Court documents allege that Anonymous Sudan actors and their customers used the group’s Distributed Cloud Attack Tool (DCAT) to launch and publicly claim thousands of destructive DDoS attacks, causing US victims alone $1,000 in damages added more than $10 million.

According to Amazon Web Services (AWS), DDoS services were offered to potential customers for $100 per day, $600 per week, and $1,700 per month. The service reportedly allowed up to 100 attacks per day.

The DCAT tool, marketed to the criminal underground as Godzilla, Skynet and InfraShutdown, was dismantled as part of a court-sanctioned seizure of its key components, including servers used to launch the DDoS attacks and which relayed attack commands to a broader network of attack computers and accounts containing the source code for the DDoS tools used by the group.

“These law enforcement actions were taken as part of Operation PowerOFF, an ongoing, coordinated effort by international law enforcement agencies to dismantle the criminal DDoS-for-hire infrastructure worldwide and hold the administrators and users of these illegal services accountable,” it said Justice Department said.

The development came as the Finnish Customs Office (also known as Tulli) disrupted the darknet marketplace Sipulitie – a successor to Sipulimarket, which was shut down by law enforcement in 2020 – which specialized in selling drugs and had been active on the darknet since 2023 .

Cybersecurity

“The website, in Finnish and English, was used for criminal purposes, such as selling drugs under the cover of anonymity,” Tulli said. “The website administrator has said in public forums that Sipulitie’s turnover was 1.3 million euros.”
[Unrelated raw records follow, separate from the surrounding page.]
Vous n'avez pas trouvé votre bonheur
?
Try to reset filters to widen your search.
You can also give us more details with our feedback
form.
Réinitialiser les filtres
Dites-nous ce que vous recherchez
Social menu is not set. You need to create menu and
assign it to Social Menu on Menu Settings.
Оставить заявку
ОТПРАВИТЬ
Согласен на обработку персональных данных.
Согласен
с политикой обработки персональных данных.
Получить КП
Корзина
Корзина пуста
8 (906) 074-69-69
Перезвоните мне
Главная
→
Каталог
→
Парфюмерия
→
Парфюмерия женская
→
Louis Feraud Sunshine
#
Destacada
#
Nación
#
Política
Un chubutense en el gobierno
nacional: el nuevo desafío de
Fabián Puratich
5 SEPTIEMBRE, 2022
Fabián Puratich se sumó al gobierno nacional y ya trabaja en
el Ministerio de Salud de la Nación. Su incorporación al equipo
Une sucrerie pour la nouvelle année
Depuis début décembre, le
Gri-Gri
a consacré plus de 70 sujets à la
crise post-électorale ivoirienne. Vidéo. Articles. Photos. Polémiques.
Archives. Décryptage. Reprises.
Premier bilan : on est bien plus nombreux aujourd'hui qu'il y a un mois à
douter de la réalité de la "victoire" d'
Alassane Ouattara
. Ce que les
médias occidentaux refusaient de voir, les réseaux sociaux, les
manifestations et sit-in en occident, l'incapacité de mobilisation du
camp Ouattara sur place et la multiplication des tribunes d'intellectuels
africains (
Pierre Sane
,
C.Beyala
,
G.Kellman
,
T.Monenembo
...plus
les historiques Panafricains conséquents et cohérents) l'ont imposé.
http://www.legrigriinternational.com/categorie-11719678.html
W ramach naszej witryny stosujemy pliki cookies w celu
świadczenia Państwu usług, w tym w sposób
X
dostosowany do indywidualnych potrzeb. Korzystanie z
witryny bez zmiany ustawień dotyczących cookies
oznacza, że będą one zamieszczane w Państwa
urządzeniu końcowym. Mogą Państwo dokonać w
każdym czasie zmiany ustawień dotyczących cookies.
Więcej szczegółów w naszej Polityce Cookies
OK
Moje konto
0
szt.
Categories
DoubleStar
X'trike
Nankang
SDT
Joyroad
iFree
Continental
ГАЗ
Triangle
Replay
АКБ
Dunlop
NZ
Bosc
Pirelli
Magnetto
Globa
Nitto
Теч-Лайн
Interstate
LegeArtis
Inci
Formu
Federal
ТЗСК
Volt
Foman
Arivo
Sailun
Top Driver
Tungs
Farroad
Elsewhere, Brazil’s Department of Federal Police (DPF) said it had arrested a hacker in connection with a series of cyberattacks that breached its systems and the systems of other international institutions.

The operation, codenamed Operation Data Breach, involved the execution of a search and seizure warrant and a preventive arrest warrant against the defendant in the city of Belo Horizonte on charges of disclosing sensitive data relating to 80,000 members of InfraGard, a joint US effort -Government and critical infrastructure sectors.

The unnamed individual, who went by the names USDoD and EquationCorp, was also accused of selling federal law enforcement data twice, on May 22, 2020 and February 22, 2022, as well as leaking data from Airbus and the U.S. Environmental Protection Agency ( EPA).